(Dataset records)
******

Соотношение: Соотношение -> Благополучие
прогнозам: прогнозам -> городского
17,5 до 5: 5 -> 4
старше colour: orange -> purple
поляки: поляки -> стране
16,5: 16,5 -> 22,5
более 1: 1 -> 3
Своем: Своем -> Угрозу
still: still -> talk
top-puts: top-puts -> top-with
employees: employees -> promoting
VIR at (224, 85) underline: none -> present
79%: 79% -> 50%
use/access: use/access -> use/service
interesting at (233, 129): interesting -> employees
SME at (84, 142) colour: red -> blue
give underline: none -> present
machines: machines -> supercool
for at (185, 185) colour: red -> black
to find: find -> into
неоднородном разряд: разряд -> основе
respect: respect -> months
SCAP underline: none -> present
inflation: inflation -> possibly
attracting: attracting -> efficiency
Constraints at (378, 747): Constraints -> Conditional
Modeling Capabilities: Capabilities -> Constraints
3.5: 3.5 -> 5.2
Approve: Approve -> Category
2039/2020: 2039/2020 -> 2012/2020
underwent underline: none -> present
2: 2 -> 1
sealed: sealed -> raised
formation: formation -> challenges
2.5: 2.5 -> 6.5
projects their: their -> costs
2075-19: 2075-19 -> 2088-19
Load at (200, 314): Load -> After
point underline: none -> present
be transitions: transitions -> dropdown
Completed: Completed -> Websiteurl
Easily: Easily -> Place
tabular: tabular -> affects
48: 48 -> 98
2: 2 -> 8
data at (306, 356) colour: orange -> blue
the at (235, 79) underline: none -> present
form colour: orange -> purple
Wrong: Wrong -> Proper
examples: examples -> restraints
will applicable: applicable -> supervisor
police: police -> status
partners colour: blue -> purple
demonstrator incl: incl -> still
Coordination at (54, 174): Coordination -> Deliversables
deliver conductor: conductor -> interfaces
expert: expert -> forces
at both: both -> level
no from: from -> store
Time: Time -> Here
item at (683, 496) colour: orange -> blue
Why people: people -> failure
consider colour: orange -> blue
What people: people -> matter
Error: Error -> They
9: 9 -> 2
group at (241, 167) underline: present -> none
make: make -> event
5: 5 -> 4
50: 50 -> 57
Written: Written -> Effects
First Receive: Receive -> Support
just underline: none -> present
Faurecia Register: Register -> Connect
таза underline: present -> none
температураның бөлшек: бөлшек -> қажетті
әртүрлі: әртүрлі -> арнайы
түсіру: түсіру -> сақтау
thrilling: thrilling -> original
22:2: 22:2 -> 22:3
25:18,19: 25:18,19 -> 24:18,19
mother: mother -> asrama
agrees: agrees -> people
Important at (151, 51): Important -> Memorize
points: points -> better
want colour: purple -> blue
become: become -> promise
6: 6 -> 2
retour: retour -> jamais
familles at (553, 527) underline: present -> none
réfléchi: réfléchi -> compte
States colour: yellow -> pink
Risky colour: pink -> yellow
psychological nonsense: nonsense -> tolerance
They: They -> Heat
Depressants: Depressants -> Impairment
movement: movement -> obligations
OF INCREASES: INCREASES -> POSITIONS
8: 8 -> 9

******

» **Task brief**
Copy out the stretch of the material from its first line through the line containing "for at (185, 185) colour: red -> black", with both of those lines included.

» **Complete output**
Соотношение: Соотношение -> Благополучие
прогнозам: прогнозам -> городского
17,5 до 5: 5 -> 4
старше colour: orange -> purple
поляки: поляки -> стране
16,5: 16,5 -> 22,5
более 1: 1 -> 3
Своем: Своем -> Угрозу
still: still -> talk
top-puts: top-puts -> top-with
employees: employees -> promoting
VIR at (224, 85) underline: none -> present
79%: 79% -> 50%
use/access: use/access -> use/service
interesting at (233, 129): interesting -> employees
SME at (84, 142) colour: red -> blue
give underline: none -> present
machines: machines -> supercool
for at (185, 185) colour: red -> black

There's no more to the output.